Patching up primary care
The challenge with primary care is that it isn’t measured in discrete units so it’s hard to accurately assign value, especially in a largely fee-for-service system like traditional Medicare. But value-based payment models still use the fee schedule as a reference point to determine the value of a bundle of services, so reforming the system will help move the industry towards paying for value, experts said during the BPC event.
“If you have distortion in that underlying structure, you’re going to be incredibly challenged to design a payment model that accurately and appropriately resources primary care,” Quinn said.
Medicare should consider tweaking how it measures the value of services, including work RVUs, to reprioritize primary care, speakers suggested. The CMS has already taken steps in that direction in the proposed fee schedule for 2026, much to the chagrin of specialty physicians.
Regulators could also use more data to determine the value of services beyond the AMA’s physician surveys, panelists said. Commissioning additional data in this area is one solution backed by the powerful Senate Finance Committee, which released bipartisan legislation last year to create more alternative payment arrangements for primary care providers.

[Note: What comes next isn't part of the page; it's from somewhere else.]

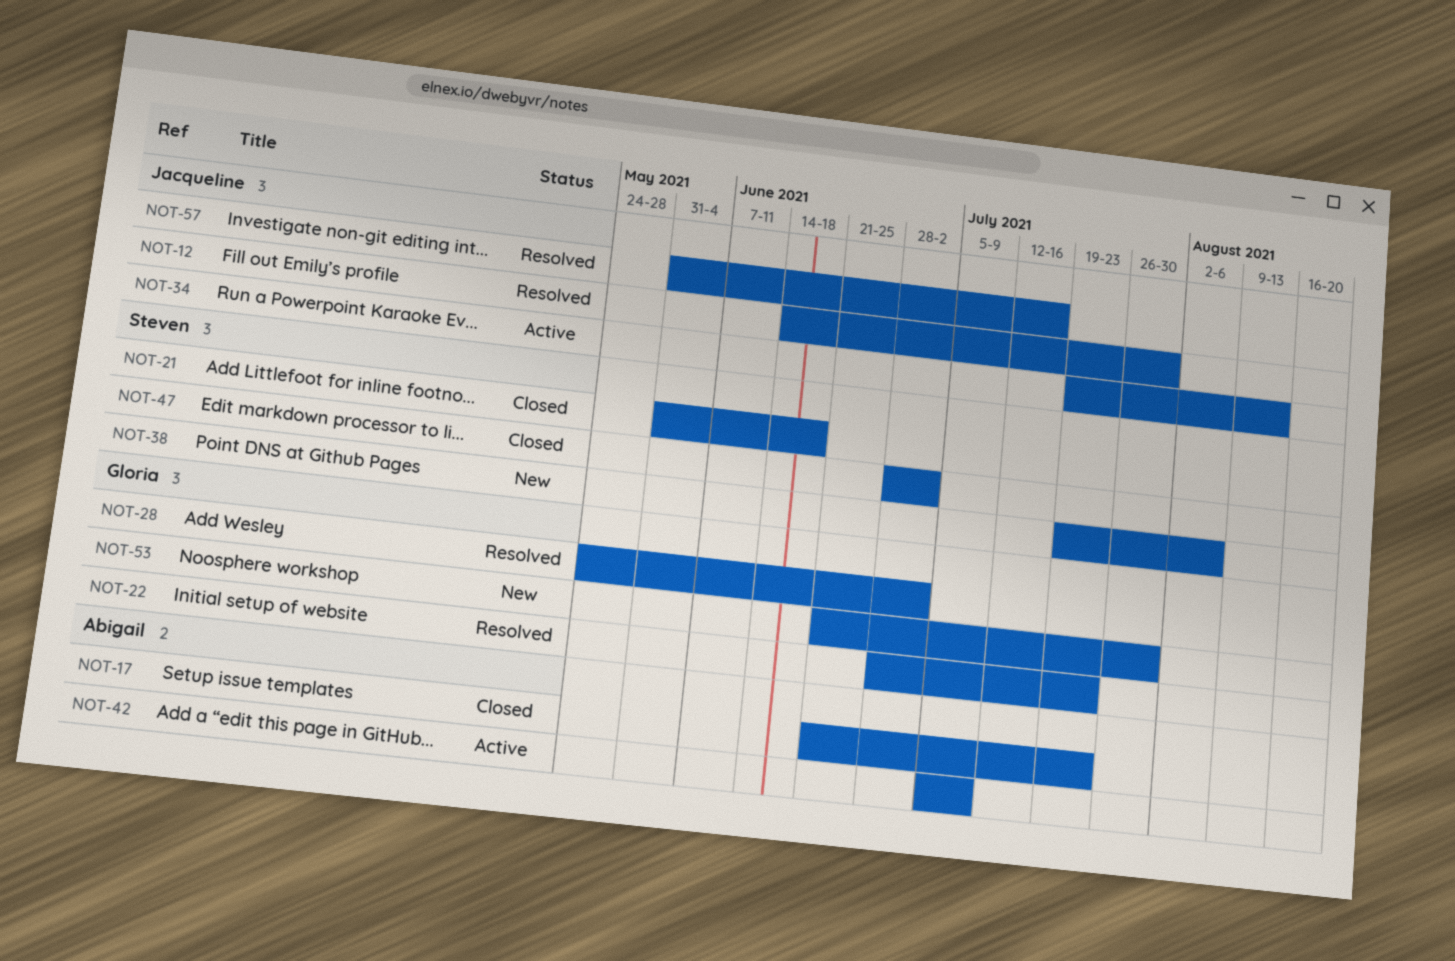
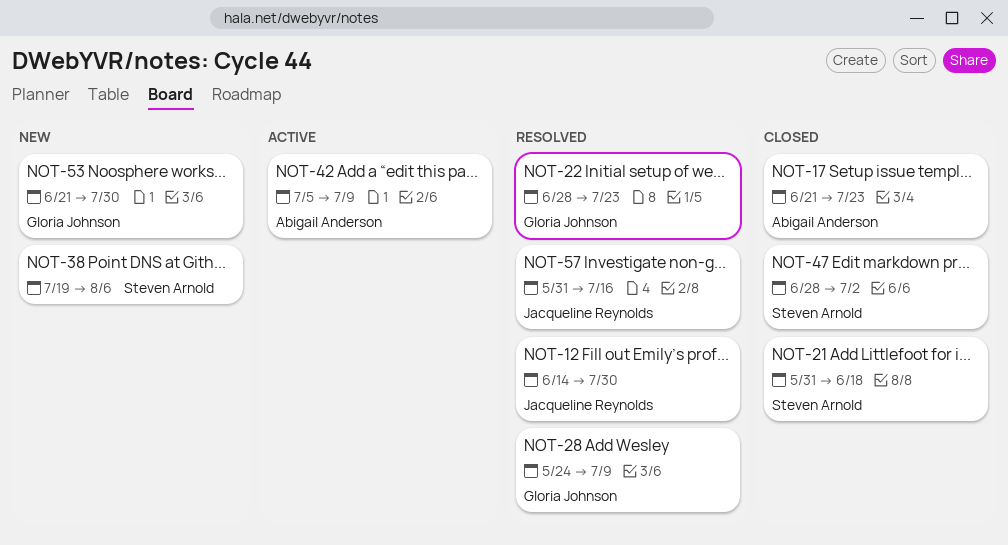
NOT-28, due: Jul 2 -> Jul 9
NOT-34: present -> none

The legislation, called the Pay PCPs Act, would also require the CMS to create a technical advisory committee to oversee the accurate determination of RVUs.
”This may sound like a very technical issue — how do we value physician services in this, and this is a bunch of physicians just saying they need more money — and it is actually way more serious and consequential,” Bitton said.
Lawmakers and regulators should also enact significant population-based payment models, and make them run over a longer time span. That will give doctors more financial certainty and confidence to invest in the infrastructure underpinning value-based care, said Dr. Barry Arbuckle, the president and CEO of Southern California system MemorialCare.
Increasing data exchange between different healthcare organizations would also give providers managing care for a patient population a clearer view into their needs, regardless of where services are provided.
Similarly, standardizing quality metrics in value-based models would significantly lower barriers to entering alternative payment models, Arbuckle said. Currently, federal and private payers use a variety of measures to track performance, creating an administrative headache for providers that scares many away from participating in value-based arrangements, according to the CEO.
“For a primary care physician or a provider organization to try to figure out, which depression measurement am I using to measure for this patient and what time frame do I use to look at remission — 30 days, 90 days, 120 days — it’s mind-boggling. And some will just say, ‘It’s too much work, I’m going back to the old fee-for-service methodology’,” Arbuckle said. “That’s not what any of us want. So we need to harmonize the measures and metrics as much as we can.”